Dirjen Pajak Suryo Utomo menambahkan, selama enam bulan terakhir, DJP telah membatasi aktivitas pengawasan serta pemeriksaan karena ingin mendorong Wajib Pajak untuk ikut dalam PPS.

“Kami lebih banyak melakukan encouraging untuk mengikuti program PPS. Kegiatan pengawasan dan pemeriksaan selama enam bulan ini untuk sementara waktu agak kami tahan. Setelah PPS berakhir pada 30 Juni, DJP akan menindaklanjuti PPS berdasarkan data dan informasi yang diterima baik melalui pengawasan, pemeriksaan, hingga penegakan hukum. Bukan bermaksud menakut-nakuti, itu yang diatur dalam UU KUP (Undang-Undang Ketentuan Umum Perpajakan). Ada dimensi kita melakukan edukasi, kami pilih siapa yang perlu diedukasi sebelum diawasi,” jelas Suryo.

Sebelumnya, secara teknis, Kepala Subdirektorat Perencanaan Pemeriksaan Direktorat Jenderal Pajak (DJP) Iis Mazhuri menuturkan, DJP akan melakukan penelitian atas surat pemberitahuan pengungkapan harta (SPPH) dari Wajib Pajak peserta PPS.

“Wajib Pajak yang ikut PPS akan dilakukan penelitian oleh DJP. Jadi, semua Wajib Pajak itu akan diteliti SPPH-nya. Bila ditemukan adanya harta yang belum atau kurang diungkap dalam SPPH, DJP dapat menerbitkan surat klarifikasi kepada Wajib Pajak. Wajib Pajak diberi kesempatan untuk merespons surat klarifikasi yang dikirimkan oleh DJP atau membayar PPh yang kurang dibayar,” ungkap Mazhuri dalam Talk Show PPS bertajuk Apa dan Bagaimana Setelah PPS, yang disiarkan secara virtual (22/6).

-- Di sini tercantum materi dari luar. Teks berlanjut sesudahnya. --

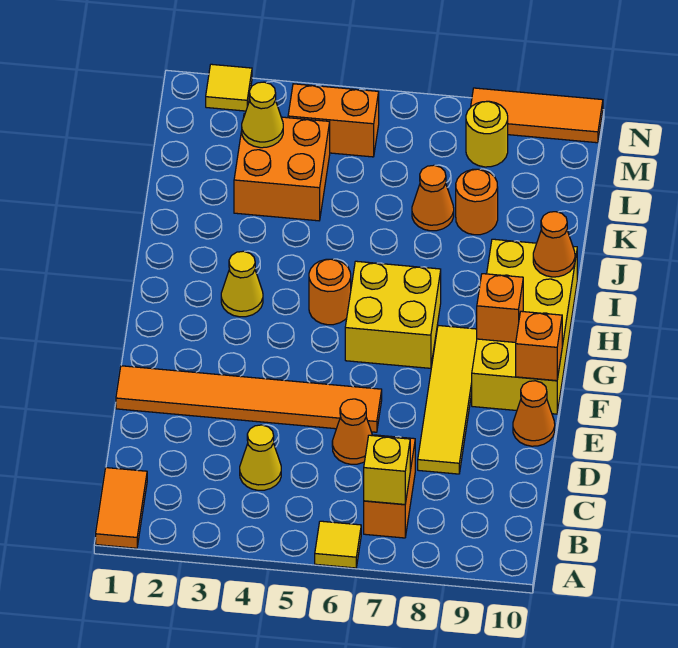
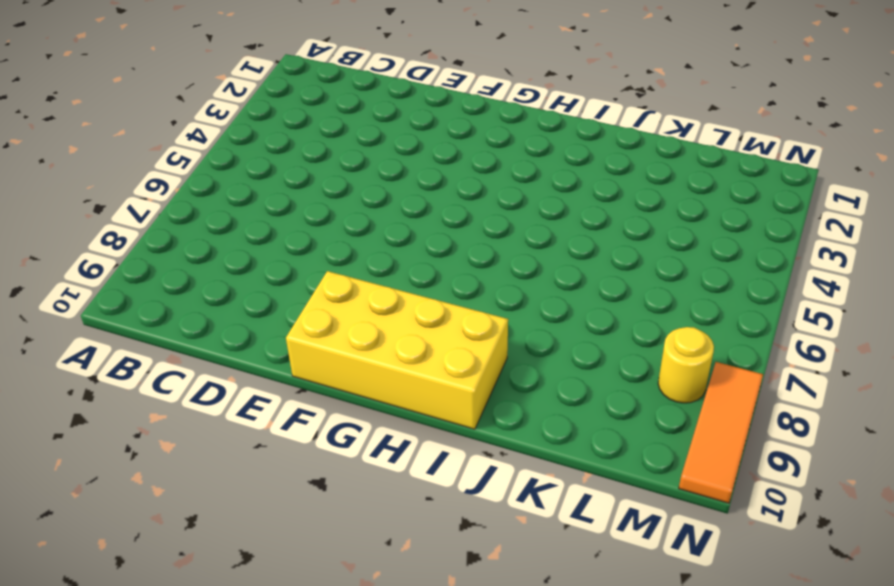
none -> orange 1x2 tile [96,468,147,548]
none -> yellow 1x1 tile [315,521,361,568]
none -> orange 1x2 brick [364,435,415,538]

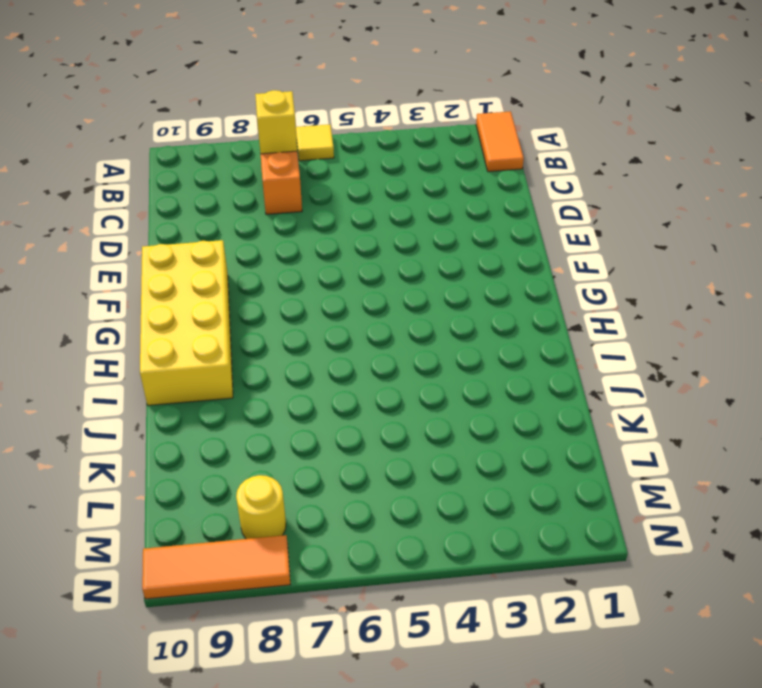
none -> yellow 1x1 cone [240,425,281,490]
none -> orange 1x1 cone [332,399,373,464]
none -> yellow 1x4 tile [418,326,477,474]

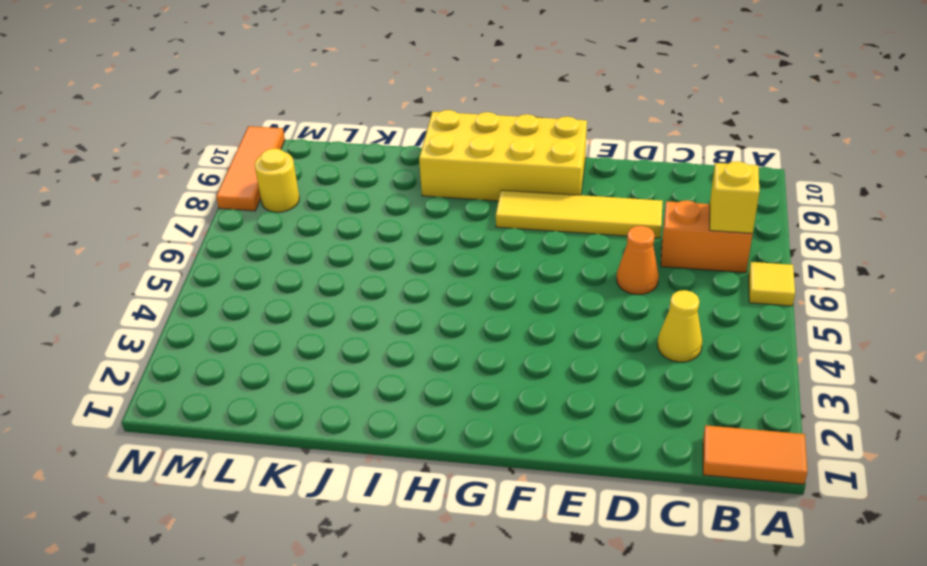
none -> orange 1x6 tile [116,366,382,432]
none -> orange 1x1 cone [513,381,555,446]
none -> yellow 2x2 brick [345,261,441,368]

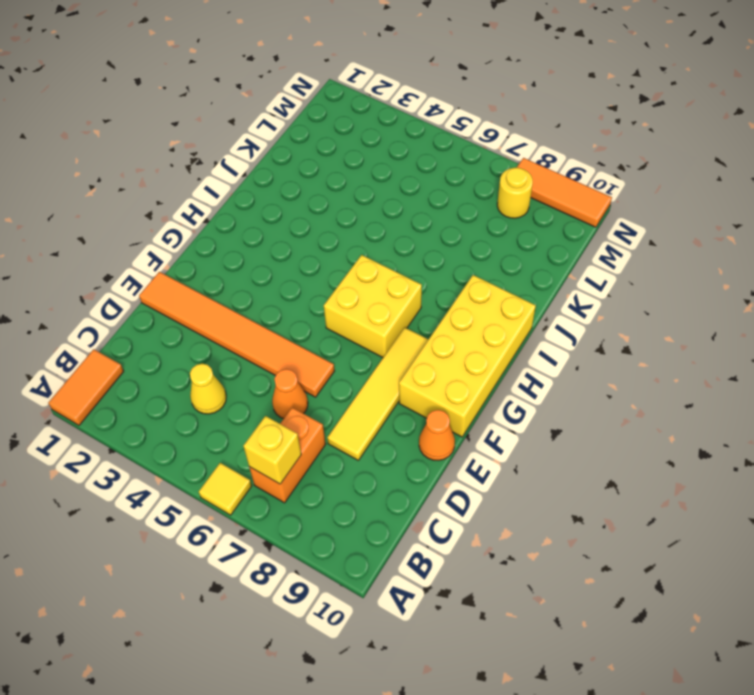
none -> yellow 1x1 cone [221,251,263,317]
none -> orange 1x1 round brick [309,259,351,325]
none -> orange 2x2 brick [234,114,330,221]

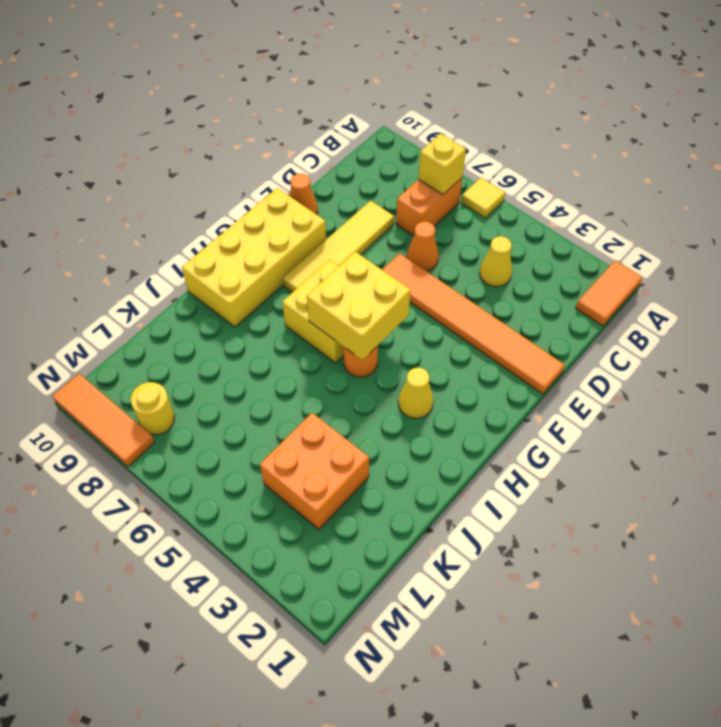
yellow 2x2 brick [307,252,411,360] -> none
none -> orange 1x1 cone [412,165,454,231]
none -> orange 1x1 round brick [456,169,498,235]
none -> orange 1x2 brick [288,84,379,157]

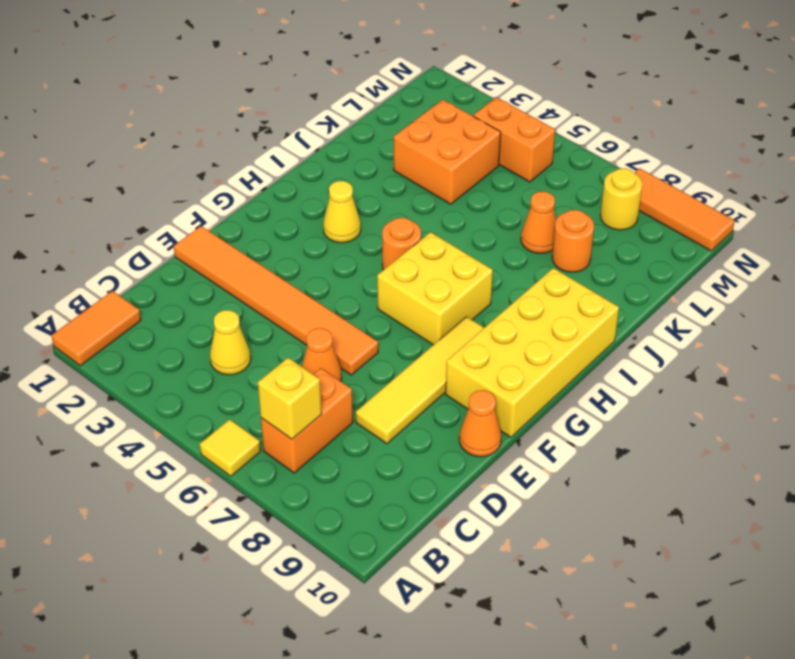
none -> yellow 1x1 tile [206,64,252,111]
none -> orange 1x1 brick [516,311,562,381]
none -> orange 1x1 brick [477,274,523,342]

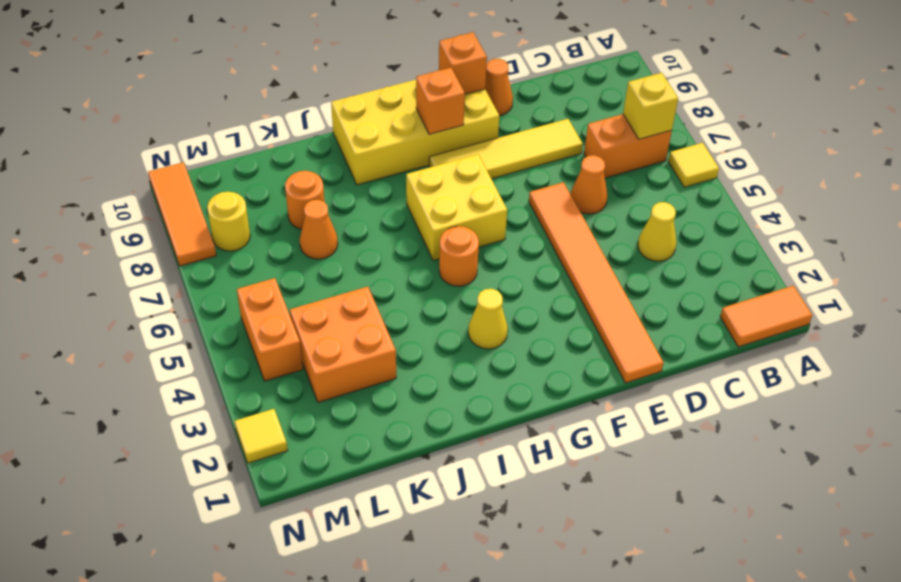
none -> orange 1x1 cone [533,212,575,277]
none -> yellow 1x1 cone [242,82,283,148]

Namun, ia memastikan, tindak lanjut penelitian akan dilakukan sesuai ketentuan yang berlaku. Apabila hasil klarifikasi menunjukkan harta yang diungkapkan oleh Wajib Pajak dalam SPPH sudah sesuai dengan kenyataan yang sebenarnya, penelitian tidak akan ditindaklanjuti dengan pemeriksaan. Sebaliknya, jika harta pada SPPH tidak sesuai, Wajib Pajak akan diusulkan untuk dikenai pemeriksaan data konkret atas harta yang belum atau kurang diungkapkan dalam SPPH. Terhadap Wajib Pajak ini, DJP akan diterbitkan surat ketetapan pajak kurang bayar disertai sanksi administrasinya.

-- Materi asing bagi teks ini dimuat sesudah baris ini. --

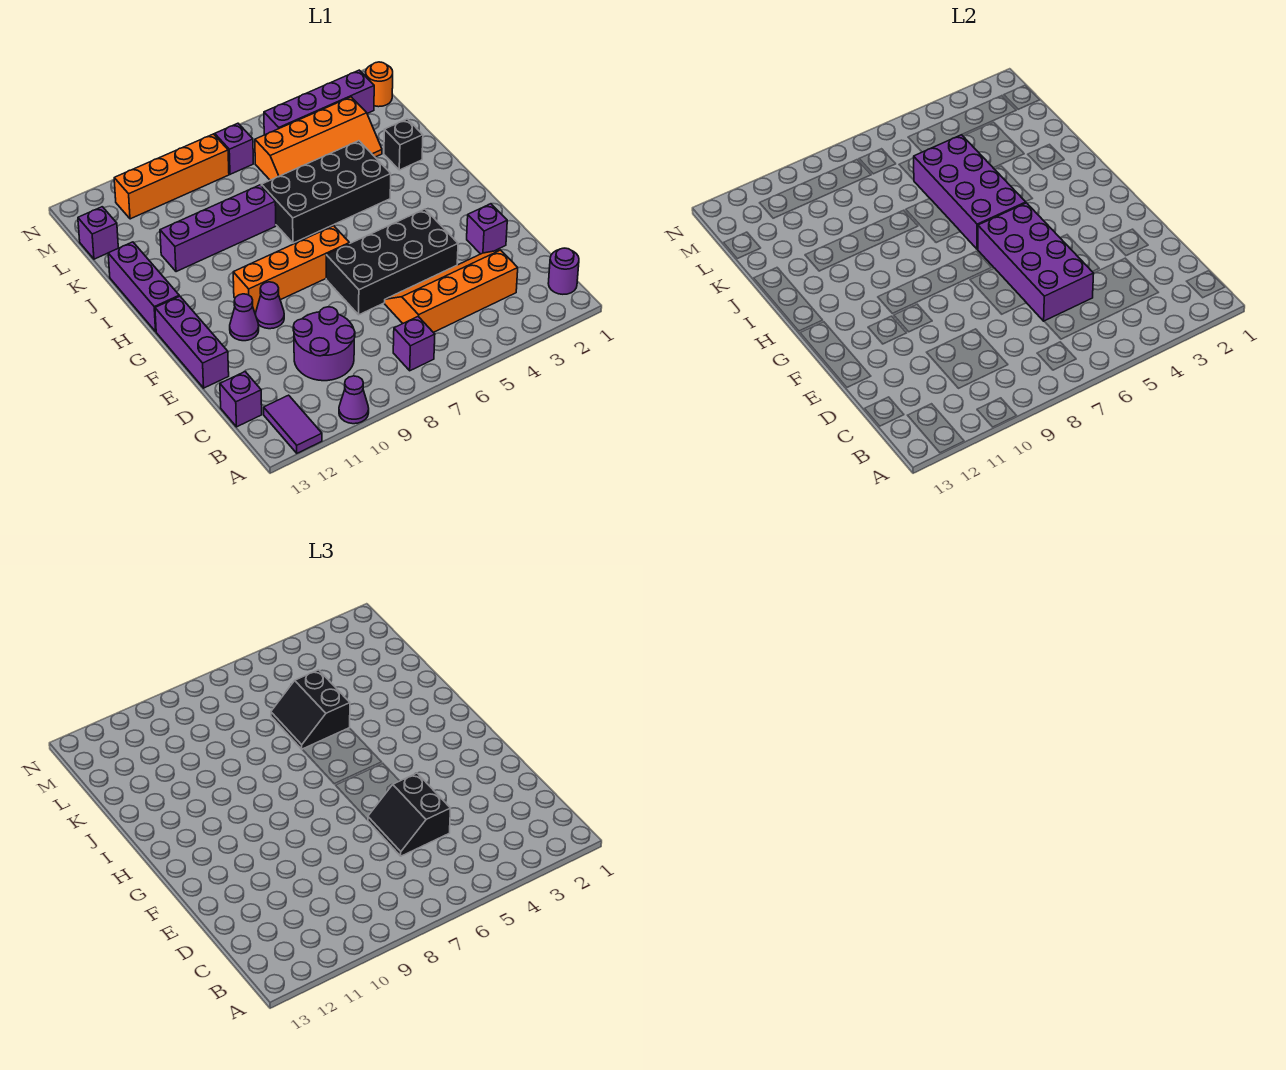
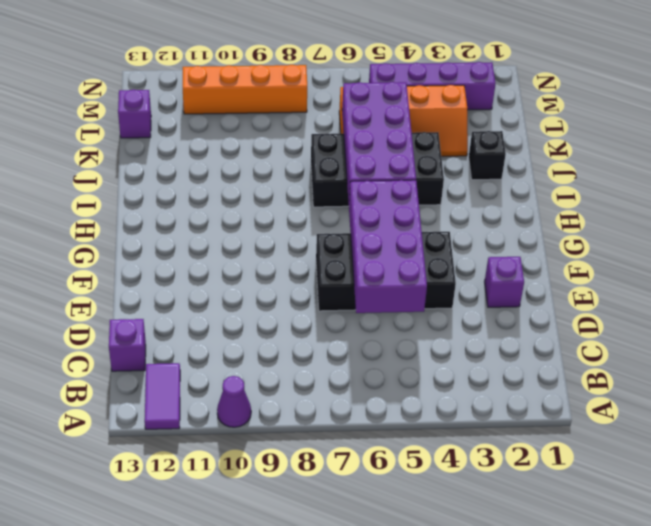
none -> purple 1x1 round brick [548,248,579,294]
none -> purple 1x1 brick [393,317,435,371]
none -> orange 2x4 slope [385,250,518,332]

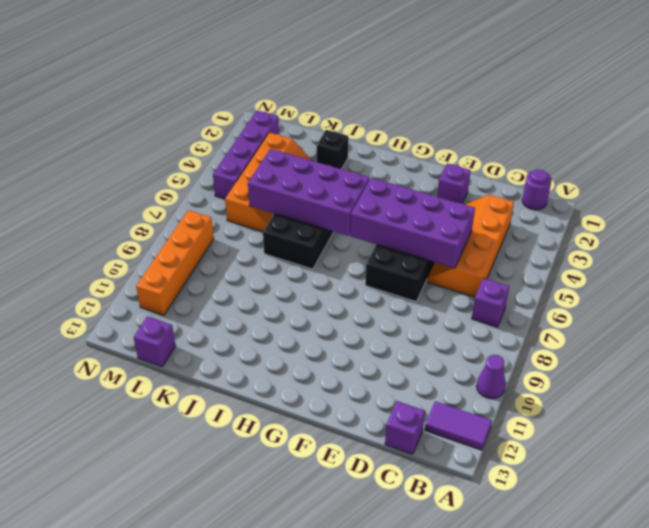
none -> purple 2x2 round brick [293,307,355,381]
none -> purple 1x3 brick [155,296,229,388]
none -> purple 1x1 cone [255,282,284,329]

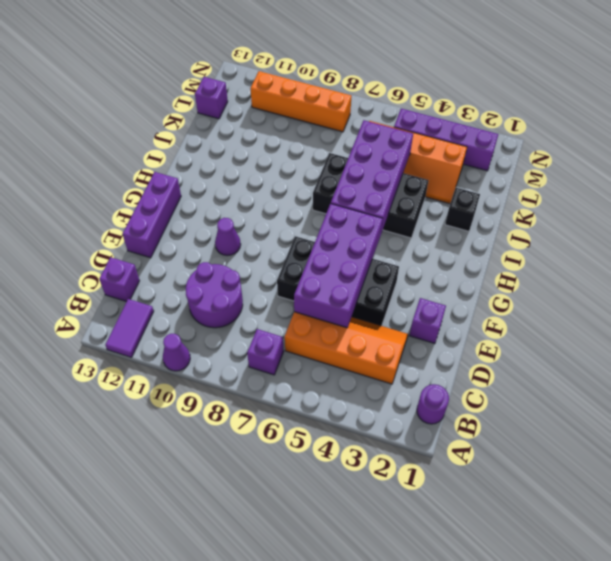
none -> purple 1x1 cone [230,294,259,341]
none -> orange 1x4 brick [233,226,349,312]
none -> purple 1x3 brick [108,242,179,331]

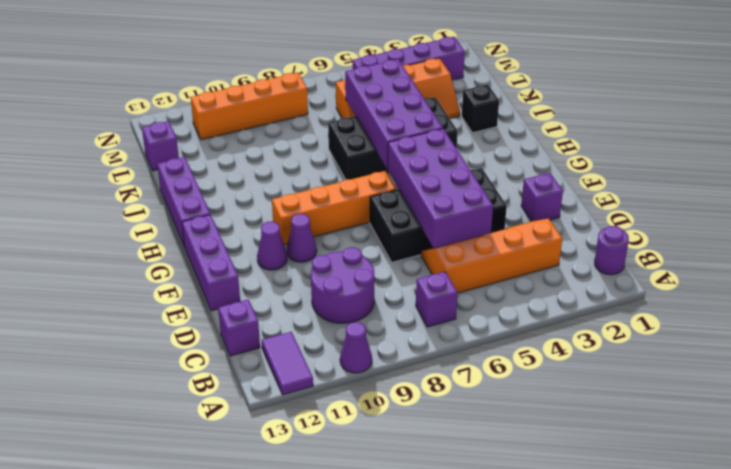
none -> purple 1x4 brick [160,185,276,272]
none -> orange 1x1 round brick [366,62,393,107]
none -> purple 1x1 brick [215,123,253,174]

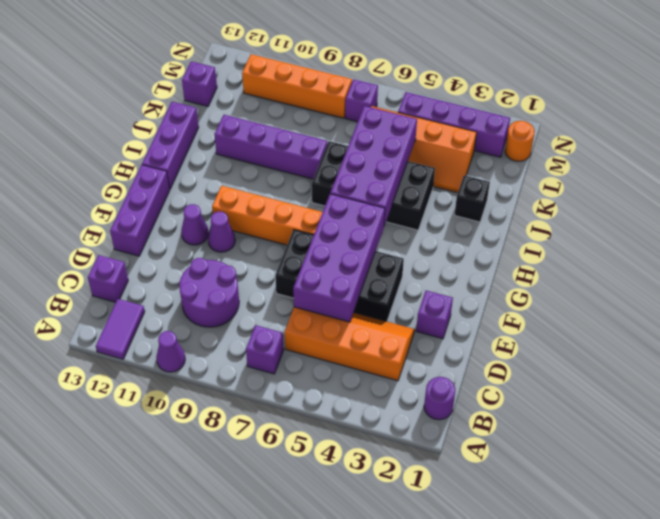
none -> black 2x2 slope [368,773,451,856]
none -> black 2x2 slope [271,670,350,749]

“DJP juga melakukan penelitian atas harta yang akan direpatriasi oleh Wajib Pajak. Wajib Pajak harus melakukan repatriasi harta paling lambat pada 30 September 2022. Bila kewajiban ini tidak terpenuhi, DJP dapat menerbitkan surat teguran. Bila surat teguran tidak ditanggapi, Wajib Pajak bisa diperiksa dan dikenai PPh (Pajak Penghasilan) final tambahan akibat kegagalan melakukan repatriasi,” jelas Mazhuri dalam paparannya.

Secara simultan, DJP juga akan melakukan penelitian atas kepatuhan Wajib Pajak dalam menginvestasikan harta yang dideklarasikan pada SPPH. Bila Wajib Pajak diketahui tidak memenuhi ketentuan investasi, DJP dapat melakukan pemeriksaan dan mengenakan PPh final tambahan atas kegagalan investasi oleh Wajib Pajak. Adapun ketentuan investasi itu tertuang dalam Peraturan Menteri Keuangan (PMK) Nomor 196 Tahun 2021 tentang Program Pengungkapan Sukarela.